Jim and Sharon recently donated a $2 million gift to the University of Cincinnati to establish the James S. Womack/Gemini Chair of Signage and Visual Marketing.  That money did not fall off the trees. It came from a man who started and failed at several businesses before he established Gemini.

“I sold honey off the back of my truck”, he recalls, “and had several other flops before I met Tom Limborg, an itinerant sign painter. I was selling sign letters out of the back of my car at that time, and he asked me to form some letters for him. I did, using the same material we use today, cellulose acetate. “I always wanted a successful business, and I figured letter making could be it…When we began, Sharon and I would travel together, and she would head to the town library to look up mailing lists while I made sales calls”.

“Sharon is the very heart of the business, the rock of the company”, said Dick Develin, Mid Atlantic sales manager for Gemini. “She has been actively involved in the production of the Gemini catalog.“And Jim is one of the most decent businessmen you could ever meet.
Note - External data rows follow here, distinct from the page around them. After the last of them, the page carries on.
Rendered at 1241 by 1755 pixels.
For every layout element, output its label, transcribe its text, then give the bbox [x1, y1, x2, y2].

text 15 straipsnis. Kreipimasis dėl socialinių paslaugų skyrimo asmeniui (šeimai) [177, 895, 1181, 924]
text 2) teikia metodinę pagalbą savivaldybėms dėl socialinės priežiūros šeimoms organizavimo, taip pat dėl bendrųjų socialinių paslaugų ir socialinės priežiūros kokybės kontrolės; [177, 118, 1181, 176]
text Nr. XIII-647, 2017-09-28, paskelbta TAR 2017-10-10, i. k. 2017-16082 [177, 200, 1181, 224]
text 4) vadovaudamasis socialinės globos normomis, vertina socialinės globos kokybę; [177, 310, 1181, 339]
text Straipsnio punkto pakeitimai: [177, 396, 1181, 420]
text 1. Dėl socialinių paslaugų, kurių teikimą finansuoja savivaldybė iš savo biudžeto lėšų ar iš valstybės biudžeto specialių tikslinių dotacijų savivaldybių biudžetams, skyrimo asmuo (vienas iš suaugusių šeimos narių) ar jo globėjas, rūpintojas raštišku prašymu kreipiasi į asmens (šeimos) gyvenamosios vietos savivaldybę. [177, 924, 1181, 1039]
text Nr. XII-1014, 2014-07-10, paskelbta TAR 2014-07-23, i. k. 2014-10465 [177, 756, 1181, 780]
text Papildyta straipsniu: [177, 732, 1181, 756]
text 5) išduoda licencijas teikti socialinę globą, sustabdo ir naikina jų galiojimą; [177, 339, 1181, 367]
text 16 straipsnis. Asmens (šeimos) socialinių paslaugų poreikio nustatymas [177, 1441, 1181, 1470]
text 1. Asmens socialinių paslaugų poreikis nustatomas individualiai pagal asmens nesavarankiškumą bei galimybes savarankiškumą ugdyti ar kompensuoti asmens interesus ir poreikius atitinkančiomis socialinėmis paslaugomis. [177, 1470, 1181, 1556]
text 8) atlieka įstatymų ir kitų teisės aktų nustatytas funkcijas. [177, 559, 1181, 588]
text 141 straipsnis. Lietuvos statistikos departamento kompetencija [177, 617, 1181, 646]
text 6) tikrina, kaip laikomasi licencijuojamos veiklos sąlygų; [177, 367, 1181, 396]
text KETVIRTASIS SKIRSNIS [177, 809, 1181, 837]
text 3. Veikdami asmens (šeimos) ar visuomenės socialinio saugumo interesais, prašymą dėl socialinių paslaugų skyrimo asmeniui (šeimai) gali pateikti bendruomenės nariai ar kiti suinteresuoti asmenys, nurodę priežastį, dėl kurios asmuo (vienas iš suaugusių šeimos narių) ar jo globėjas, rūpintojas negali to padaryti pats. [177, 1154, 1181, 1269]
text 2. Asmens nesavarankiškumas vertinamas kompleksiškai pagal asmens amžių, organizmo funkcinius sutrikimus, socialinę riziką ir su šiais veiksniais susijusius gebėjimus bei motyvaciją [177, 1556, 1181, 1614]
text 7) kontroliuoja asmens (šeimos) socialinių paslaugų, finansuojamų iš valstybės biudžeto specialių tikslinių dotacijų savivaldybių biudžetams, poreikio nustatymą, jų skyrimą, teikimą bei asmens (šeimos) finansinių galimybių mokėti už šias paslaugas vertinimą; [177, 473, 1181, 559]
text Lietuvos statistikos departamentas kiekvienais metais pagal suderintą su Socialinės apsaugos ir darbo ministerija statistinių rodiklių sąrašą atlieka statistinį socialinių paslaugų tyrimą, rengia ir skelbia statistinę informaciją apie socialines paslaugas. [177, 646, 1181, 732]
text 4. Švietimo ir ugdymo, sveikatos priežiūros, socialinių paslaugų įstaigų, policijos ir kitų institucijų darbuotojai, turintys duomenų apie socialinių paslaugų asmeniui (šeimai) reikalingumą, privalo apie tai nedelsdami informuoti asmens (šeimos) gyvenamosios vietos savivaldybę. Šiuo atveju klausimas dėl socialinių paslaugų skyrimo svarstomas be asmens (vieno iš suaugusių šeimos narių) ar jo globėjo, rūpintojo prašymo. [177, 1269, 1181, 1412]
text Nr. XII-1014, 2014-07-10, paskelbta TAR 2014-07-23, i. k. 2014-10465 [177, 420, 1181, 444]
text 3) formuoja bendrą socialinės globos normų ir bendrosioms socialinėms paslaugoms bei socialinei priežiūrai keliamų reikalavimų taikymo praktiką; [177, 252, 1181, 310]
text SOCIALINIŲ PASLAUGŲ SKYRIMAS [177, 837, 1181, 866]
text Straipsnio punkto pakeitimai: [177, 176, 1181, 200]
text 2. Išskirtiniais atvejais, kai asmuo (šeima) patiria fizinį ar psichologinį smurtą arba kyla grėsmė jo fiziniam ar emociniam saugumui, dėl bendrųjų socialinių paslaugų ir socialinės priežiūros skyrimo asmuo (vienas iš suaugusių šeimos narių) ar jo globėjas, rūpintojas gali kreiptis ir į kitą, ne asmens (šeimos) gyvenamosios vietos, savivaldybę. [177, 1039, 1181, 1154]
His customers are always happy with the service.”

Jim and Sharon met in Minneapolis and were married in 1956. They have three children- 2 daughters and 1 son, and 11 grandchildren. Jim graduated from the University of Minnesota with a degree in Civil Engineering in 1956. After a brief active duty in the Army, he and Sharon settled in Minnesota.

He worked in aerospace engineering for five years, until he decided to form a company of his own. And that’s when the good old American entrepreneurial spirit kicked in. With nothing more than his car and a dream, he set out to sell sign letters; a strange departure from a civil engineer in the aerospace industry.

In 1964, he had the opportunity to purchase a small company in Minneapolis where he began making letters for the sign industry. They grew and expanded into a major industry making plastic sign letters, aluminum sign letters, changeable sign letters, cast metal sign letters, and bronze plaques.

Philanthropy has been a significant part of their professional and personal lives. In 2006, they established the Don Osell Chair of Sales and Marketing for Engineers at the University of Minnesota. They also established a corporation to reach out to high school students in cities where Gemini has plant operations. The Ross Wagner Scholarship Program for Engineers awards educational grants to high school students who have selected engineering as a career.

Jim Weinel, now 74, has no regrets about his life. “I’m looking forward the next product,” he jokes, “I never look backward, always forward.

And oh, yes, he says, there is a fellow who is writing a book about how to make it big on practically nothing…Jim is in the book. Naturally.